Sorry to burst your bubble, but Scandinavia was a completely uncivilized backwater. :-)

That's a good point. Unfortunately this leads to another cause of destabilization at the end of the Roman Empire: Christianity. You see, Christians precipitated the destruction of the pagan culture, which was the only culture shared by all people in Europe. Not only Roman history and culture was almost erased in that change, but also the oral traditions of nations around the Roman Empire that were also converted by the Christian Church. Of course, the ascension of Christianity as a power is also a result of the decline of Rome itself, so it is not like Christianity caused this, but it was a big factor in the cultural destruction that occurred at that time.
"Christians precipitated the destruction of the pagan culture, which was the only culture shared by all people in Europe."

? 'Pagan culture' is not some unified set of cultural norms. Rather, it's a broad category of possibly totally unrelated activities. Some of them codified via Rome (but those were adapted to Christianity) and then other, local ones.

The Christians in 300 CE were the most organized group on the continent, which was part of the reason the Emperor adopted Christianity.

An organized group of busy bodies might cause the decline of some thing (i.e. paganism) but certainly not the decline of the written word, education, governance etc. just the opposite.

One might argue that with the failure of Imperial Order, and the onset of tribal wars, it was the monks that carried most of the flame of civilization, which eventually led to the renewal of civil order and the reasonable ability to establish something approach civility.

Which is maybe close to the classical 'dark ages' narrative. Now of course maybe it was not as dark as we thought, but we certainly don't have a lot leftover from that time. Hence the historical narrative.
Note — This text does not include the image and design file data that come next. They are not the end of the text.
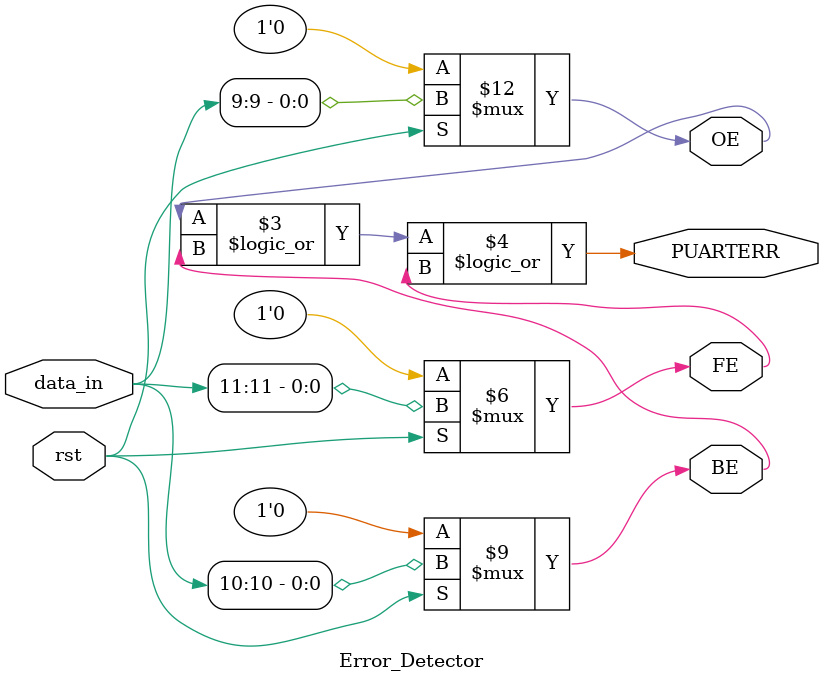
<source format=v>
module Error_Detector (
    input rst,
    input [11:0] data_in,
    output reg OE, BE, FE,
    output PUARTERR // modified for SoC
);
    always @(*) begin
        if (~rst) begin
            OE <= 1'b0;
            BE <= 1'b0;
            FE <= 1'b0;
        end
        else begin // we only care about the error bits not the data and parity bits
            OE = data_in[9]; // refer to Rx_FIFO to know why data_in[9]
            BE = data_in[10];// refer to Rx_FIFO to know why data_in[10]
            FE = data_in[11];// refer to Rx_FIFO to know why data_in[11]
        end
    end
    // slave erroe
    assign PUARTERR = OE || BE || FE;
endmodule
</source>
I am not saying the Christianity lead to the decline of the written word, education, and governance. I am saying that it contributed to the end of oral traditions that were the only form of history known by non-Romanized pagans. It also lead to the destruction of many monuments and collections of books associated to pagan traditions in Rome.

I also don't believe that Christianity had the power to destroy civilization. They were just the result of the decay of economic power of Rome, which lead the people to organize around something other than the traditional government structure. It also had to do with the idea that the old gods were failing to defend Romans, so why not joining this new cult that seems to protect the poor and dispossessed.

There’s a funny story about history of the Slavic tribes as it relates to this. Since Slavs didn’t write, the only reason we know their migration pattern into eastern europe and the balkans is by tracking when catholic churches stopped reporting back to HQ.

So at least on that end another reason for the break in history and lineage is that the people are completely different and in fact have no lineage back to Roman times.

Even though centuries later they converted to Christianity and started wondering why they don’t feel as Roman as they should.